Jamieson twisted his handkerchief into a noose. “Forget your damn research. We’re facing a real risk of exposure. Susana Dias is the host of a popular television show on the Adventure Channel,” he explained with what he considered commendable patience. “The film crew was on site. Even if the Brazilian government doesn’t investigate, the network executives are bound to go to our government and demand an accounting of what happened. Are you beginning to see the size of the problem you’ve created? This isn’t something we can easily brush under the carpet.

“Plus, Susana Dias is still alive and running free in the jungle somewhere. Tonelli hasn’t checked in, so we can’t count on him bringing us the microchip. And your men are so unstable, they’re likely to destroy both Dias and the chip. That’s if they catch her before Paterson takes her back to the SSU!”

But that wasn’t even the worst of it. The imbecile on the other end of the telephone didn’t understand the fine line Jamieson walked in order to keep his position of power.

He stared at a print of the Mona Lisa hanging to the left of his desk, barely aware he was gripping the phone receiver so hard, his knuckles had turned the color of his preferred vanilla ice cream. He’d always thought that Mona Lisa was a woman who possessed many secrets and knew how to leverage those secrets. That she smiled because she’d recently completed a successful power play. Right now, he wished he had so subtle an ally.

Dr. Kaufmann didn’t understand the meaning of the words nuance and subtlety. Genius hadn’t given the scientist the ability to understand that sometimes the obvious move was the wrong move for many hidden, yet critical reasons.

“Tell me again why you sent Rafael Andros after Dias,” Jamieson demanded.
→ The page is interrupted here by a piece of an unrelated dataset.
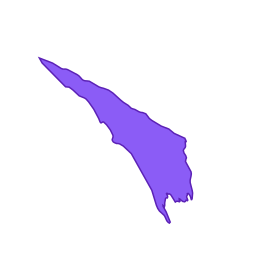 map outline of South Karelia (Equal Earth projection), rotated 242°
{"feature_id": "FIN-3188", "entity_name": "South Karelia", "entity_type": "Province", "adm_level": 1, "iso_a3": "FIN", "parent_name": "Finland", "parent_adm1": "", "projection": "equal_earth", "projection_center": [28.093, 61.258], "detail": "fine", "context": "isolated", "style": "filled", "palette": "violet", "viewbox_px": 256, "rotation_deg": 242, "n_neighbors": 0, "source": "natural_earth", "source_scale": "10m", "svg_char_len": 1954}
<svg xmlns="http://www.w3.org/2000/svg" viewBox="0 0 256 256"><g transform="rotate(242 128 128)"><path d="M231.4,82.6L220.7,91.9L211.9,97.0L210.6,98.2L209.1,100.9L207.9,102.1L198.6,108.4L196.6,109.3L192.4,110.3L190.9,111.1L189.8,112.3L188.6,114.2L187.5,115.8L178.1,121.5L176.2,123.2L175.4,124.1L174.4,125.2L170.6,128.6L165.9,131.1L156.1,134.6L152.6,136.1L147.9,138.8L144.2,140.0L143.1,140.8L141.1,142.8L137.1,145.4L135.9,146.5L134.8,148.1L132.2,150.4L126.4,151.3L123.5,152.6L114.0,158.3L107.9,163.6L101.6,166.2L92.2,173.4L91.1,173.2L90.5,173.3L89.0,173.1L88.8,173.0L88.9,172.9L89.1,172.7L89.4,172.5L88.9,172.0L85.6,170.6L84.5,170.0L83.9,169.2L82.9,167.1L82.2,166.3L79.6,165.7L76.6,166.0L74.2,165.6L73.4,164.6L71.4,163.0L59.8,163.1L57.8,162.4L56.0,161.1L52.8,158.4L50.7,157.3L42.5,155.3L40.2,154.5L35.7,151.6L34.9,150.7L35.0,150.3L35.9,150.4L36.9,150.7L39.0,151.0L41.0,150.8L42.0,150.4L42.2,149.6L41.6,149.4L40.9,148.8L40.5,148.1L39.8,147.5L38.8,147.2L36.6,147.0L36.1,146.8L35.9,146.4L37.0,145.4L36.4,144.5L36.2,143.4L37.4,141.9L39.7,140.8L40.8,140.5L41.5,140.0L40.7,139.6L40.3,139.4L39.4,139.3L38.9,139.4L38.7,138.8L40.1,137.3L40.5,136.4L40.4,135.0L48.1,134.5L49.3,134.3L50.5,133.5L50.5,133.1L50.6,132.7L51.0,132.4L51.6,132.1L52.0,131.8L51.9,131.7L51.8,131.3L51.8,131.1L50.1,131.1L48.5,130.7L47.8,129.9L48.3,129.3L48.2,128.1L44.7,125.3L42.4,124.1L41.4,123.2L42.5,123.0L43.3,122.6L42.3,122.2L36.0,122.3L25.1,121.1L24.6,119.9L25.7,119.2L27.8,118.7L32.6,119.0L34.0,118.9L39.9,116.8L43.0,116.5L46.5,116.8L61.9,119.8L103.8,118.9L114.2,115.4L117.8,113.2L118.6,112.4L119.1,111.7L119.4,111.1L119.7,110.6L121.1,109.4L122.5,108.5L124.2,108.3L125.2,108.6L127.1,110.6L128.7,111.3L134.6,111.5L140.9,110.6L144.7,109.3L145.2,108.6L145.1,106.8L145.5,106.3L146.6,106.2L150.2,106.6L160.6,106.6L169.5,105.5L173.2,104.6L174.9,103.7L179.3,100.0L187.5,97.2L191.7,95.2L193.7,92.2L225.7,82.7L231.3,82.6L231.4,82.6Z" fill="#8b5cf6" stroke="#5b21b6" stroke-width="1.5"/></g></svg>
“We need to test the power of our imprinting with this latest batch of drugs. Adros proved to be a very hard subject to get under control initially. He’s made satisfactory progress since then, but only a real-world test can prove whether this formula is worth continuing.”

The pride in Dr. Kaufmann’s voice annoyed Jamieson. The scientist clearly had no clue they were on the brink of being exposed. Arrested. Tried for murder. Not just for the attack on Dias’s dig. But for the deaths of Andros’s teammates and all the unmourned former soldiers and law enforcement agents who had entered Kaufmann’s lab and been buried anonymously.

If Andros broke free of his conditioning and returned to the SSU, he could expose Kaufmann’s program. Andros knew names. He could recognize faces.